ASSIGNED TASK
Reproduce the data line for line, without changes, from its first line through the line containing "Accesorios como cascos", including both of those lines.

━━━━━ EXERCISE DATA ━━━━━

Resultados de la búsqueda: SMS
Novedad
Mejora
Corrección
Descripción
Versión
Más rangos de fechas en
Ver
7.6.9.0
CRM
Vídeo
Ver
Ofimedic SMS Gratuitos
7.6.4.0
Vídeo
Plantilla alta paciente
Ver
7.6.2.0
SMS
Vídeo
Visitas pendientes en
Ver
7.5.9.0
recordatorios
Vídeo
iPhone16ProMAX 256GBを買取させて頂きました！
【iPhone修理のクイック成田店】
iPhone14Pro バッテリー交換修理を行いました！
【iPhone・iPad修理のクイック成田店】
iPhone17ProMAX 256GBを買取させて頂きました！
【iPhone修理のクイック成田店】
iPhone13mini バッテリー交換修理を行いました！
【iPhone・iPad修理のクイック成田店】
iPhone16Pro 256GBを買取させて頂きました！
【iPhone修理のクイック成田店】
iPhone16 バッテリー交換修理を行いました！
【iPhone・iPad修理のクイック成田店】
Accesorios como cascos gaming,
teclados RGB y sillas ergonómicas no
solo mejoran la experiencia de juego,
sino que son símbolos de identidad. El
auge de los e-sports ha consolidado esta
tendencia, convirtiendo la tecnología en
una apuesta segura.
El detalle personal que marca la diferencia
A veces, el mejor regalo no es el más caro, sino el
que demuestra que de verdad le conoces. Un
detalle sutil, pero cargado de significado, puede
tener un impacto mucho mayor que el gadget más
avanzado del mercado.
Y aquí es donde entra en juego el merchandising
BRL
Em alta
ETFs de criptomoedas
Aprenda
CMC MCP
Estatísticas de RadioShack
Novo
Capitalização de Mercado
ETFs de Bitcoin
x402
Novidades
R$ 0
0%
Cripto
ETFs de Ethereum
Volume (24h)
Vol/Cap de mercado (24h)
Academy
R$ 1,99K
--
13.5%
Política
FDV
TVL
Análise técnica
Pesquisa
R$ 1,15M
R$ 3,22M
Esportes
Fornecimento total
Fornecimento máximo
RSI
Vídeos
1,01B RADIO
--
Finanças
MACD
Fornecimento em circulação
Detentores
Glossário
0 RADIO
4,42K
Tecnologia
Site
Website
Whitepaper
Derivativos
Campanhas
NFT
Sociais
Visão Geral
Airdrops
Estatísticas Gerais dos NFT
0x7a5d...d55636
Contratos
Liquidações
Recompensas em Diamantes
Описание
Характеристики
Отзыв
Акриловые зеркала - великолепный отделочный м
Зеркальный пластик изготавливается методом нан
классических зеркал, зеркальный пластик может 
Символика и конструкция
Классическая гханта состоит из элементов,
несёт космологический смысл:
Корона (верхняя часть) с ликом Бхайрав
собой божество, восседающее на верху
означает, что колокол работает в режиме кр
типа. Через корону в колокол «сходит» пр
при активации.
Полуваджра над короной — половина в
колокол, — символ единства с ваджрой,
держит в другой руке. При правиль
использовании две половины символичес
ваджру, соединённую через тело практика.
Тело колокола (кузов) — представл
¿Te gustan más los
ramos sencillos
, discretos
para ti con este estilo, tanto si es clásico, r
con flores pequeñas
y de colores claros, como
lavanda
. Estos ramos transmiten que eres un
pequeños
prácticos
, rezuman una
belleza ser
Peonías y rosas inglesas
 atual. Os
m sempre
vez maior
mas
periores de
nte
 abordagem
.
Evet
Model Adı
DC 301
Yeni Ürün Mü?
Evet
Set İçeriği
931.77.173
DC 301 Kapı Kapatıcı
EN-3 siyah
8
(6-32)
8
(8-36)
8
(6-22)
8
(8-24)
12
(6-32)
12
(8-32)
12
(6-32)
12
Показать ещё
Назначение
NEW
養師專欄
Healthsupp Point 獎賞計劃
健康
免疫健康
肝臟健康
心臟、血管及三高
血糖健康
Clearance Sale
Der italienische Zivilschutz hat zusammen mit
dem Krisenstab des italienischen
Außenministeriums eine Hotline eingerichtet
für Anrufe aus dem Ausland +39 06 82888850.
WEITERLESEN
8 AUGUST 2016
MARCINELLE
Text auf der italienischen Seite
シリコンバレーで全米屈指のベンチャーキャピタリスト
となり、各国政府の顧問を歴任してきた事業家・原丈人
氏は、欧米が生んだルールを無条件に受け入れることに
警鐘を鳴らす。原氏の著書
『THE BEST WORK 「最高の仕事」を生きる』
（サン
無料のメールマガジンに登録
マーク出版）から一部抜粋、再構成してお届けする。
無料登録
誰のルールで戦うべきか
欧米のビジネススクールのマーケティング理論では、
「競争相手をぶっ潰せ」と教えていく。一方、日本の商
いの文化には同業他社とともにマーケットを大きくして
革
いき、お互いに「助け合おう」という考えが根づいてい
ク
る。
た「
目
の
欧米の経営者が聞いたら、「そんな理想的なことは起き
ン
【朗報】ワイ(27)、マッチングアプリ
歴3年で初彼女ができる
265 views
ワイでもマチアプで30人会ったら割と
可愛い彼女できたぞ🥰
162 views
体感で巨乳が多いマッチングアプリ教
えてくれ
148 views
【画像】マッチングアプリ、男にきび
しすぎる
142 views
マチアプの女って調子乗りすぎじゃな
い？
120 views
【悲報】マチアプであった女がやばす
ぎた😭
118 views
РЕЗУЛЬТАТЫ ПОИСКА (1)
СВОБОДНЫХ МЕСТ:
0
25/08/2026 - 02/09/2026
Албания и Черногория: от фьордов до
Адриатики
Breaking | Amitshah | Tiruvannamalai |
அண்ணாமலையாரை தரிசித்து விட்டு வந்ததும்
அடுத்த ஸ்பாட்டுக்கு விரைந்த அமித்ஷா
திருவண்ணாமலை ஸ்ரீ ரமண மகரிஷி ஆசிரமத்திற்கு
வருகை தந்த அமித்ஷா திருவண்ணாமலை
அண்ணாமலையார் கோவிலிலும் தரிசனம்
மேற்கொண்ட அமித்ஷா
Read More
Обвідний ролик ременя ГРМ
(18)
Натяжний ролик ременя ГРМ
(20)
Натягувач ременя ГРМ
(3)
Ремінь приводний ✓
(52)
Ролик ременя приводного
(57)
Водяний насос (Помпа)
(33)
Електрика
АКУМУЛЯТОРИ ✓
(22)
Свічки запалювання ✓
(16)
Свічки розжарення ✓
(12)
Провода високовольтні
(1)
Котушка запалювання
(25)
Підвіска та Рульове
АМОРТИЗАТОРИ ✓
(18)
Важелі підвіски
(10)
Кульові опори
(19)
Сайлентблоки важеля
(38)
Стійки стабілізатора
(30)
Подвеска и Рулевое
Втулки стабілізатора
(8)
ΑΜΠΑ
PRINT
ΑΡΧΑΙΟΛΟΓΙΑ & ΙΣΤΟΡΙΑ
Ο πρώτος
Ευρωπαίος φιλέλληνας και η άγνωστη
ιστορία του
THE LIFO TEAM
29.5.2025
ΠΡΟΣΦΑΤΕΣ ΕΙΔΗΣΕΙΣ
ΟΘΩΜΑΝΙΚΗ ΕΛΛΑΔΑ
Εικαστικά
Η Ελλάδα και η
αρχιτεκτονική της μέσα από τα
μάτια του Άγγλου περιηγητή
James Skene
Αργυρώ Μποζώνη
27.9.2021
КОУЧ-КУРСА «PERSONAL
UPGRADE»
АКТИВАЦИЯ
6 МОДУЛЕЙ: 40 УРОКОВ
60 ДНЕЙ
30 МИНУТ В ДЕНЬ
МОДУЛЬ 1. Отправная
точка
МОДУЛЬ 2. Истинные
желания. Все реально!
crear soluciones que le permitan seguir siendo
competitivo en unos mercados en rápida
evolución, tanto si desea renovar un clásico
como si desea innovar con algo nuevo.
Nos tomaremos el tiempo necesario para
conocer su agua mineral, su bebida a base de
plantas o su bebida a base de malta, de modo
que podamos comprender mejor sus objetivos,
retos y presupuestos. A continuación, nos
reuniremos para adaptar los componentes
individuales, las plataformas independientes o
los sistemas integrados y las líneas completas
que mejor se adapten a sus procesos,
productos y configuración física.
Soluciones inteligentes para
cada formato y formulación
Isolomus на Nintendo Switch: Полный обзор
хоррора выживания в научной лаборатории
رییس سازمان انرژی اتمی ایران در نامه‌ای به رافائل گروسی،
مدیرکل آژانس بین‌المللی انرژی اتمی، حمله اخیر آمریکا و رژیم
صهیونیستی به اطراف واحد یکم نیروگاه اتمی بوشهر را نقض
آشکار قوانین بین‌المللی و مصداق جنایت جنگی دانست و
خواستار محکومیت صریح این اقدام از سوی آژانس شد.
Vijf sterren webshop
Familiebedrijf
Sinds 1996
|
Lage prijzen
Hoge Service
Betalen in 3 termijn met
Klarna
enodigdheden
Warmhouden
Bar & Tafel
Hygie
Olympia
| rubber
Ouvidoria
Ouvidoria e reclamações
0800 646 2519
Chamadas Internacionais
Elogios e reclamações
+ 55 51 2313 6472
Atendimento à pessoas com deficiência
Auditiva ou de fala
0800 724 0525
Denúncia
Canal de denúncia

━━━━━

REPLY TO THE EXERCISE
Resultados de la búsqueda: SMS
Novedad
Mejora
Corrección
Descripción
Versión
Más rangos de fechas en
Ver
7.6.9.0
CRM
Vídeo
Ver
Ofimedic SMS Gratuitos
7.6.4.0
Vídeo
Plantilla alta paciente
Ver
7.6.2.0
SMS
Vídeo
Visitas pendientes en
Ver
7.5.9.0
recordatorios
Vídeo
iPhone16ProMAX 256GBを買取させて頂きました！
【iPhone修理のクイック成田店】
iPhone14Pro バッテリー交換修理を行いました！
【iPhone・iPad修理のクイック成田店】
iPhone17ProMAX 256GBを買取させて頂きました！
【iPhone修理のクイック成田店】
iPhone13mini バッテリー交換修理を行いました！
【iPhone・iPad修理のクイック成田店】
iPhone16Pro 256GBを買取させて頂きました！
【iPhone修理のクイック成田店】
iPhone16 バッテリー交換修理を行いました！
【iPhone・iPad修理のクイック成田店】
Accesorios como cascos gaming,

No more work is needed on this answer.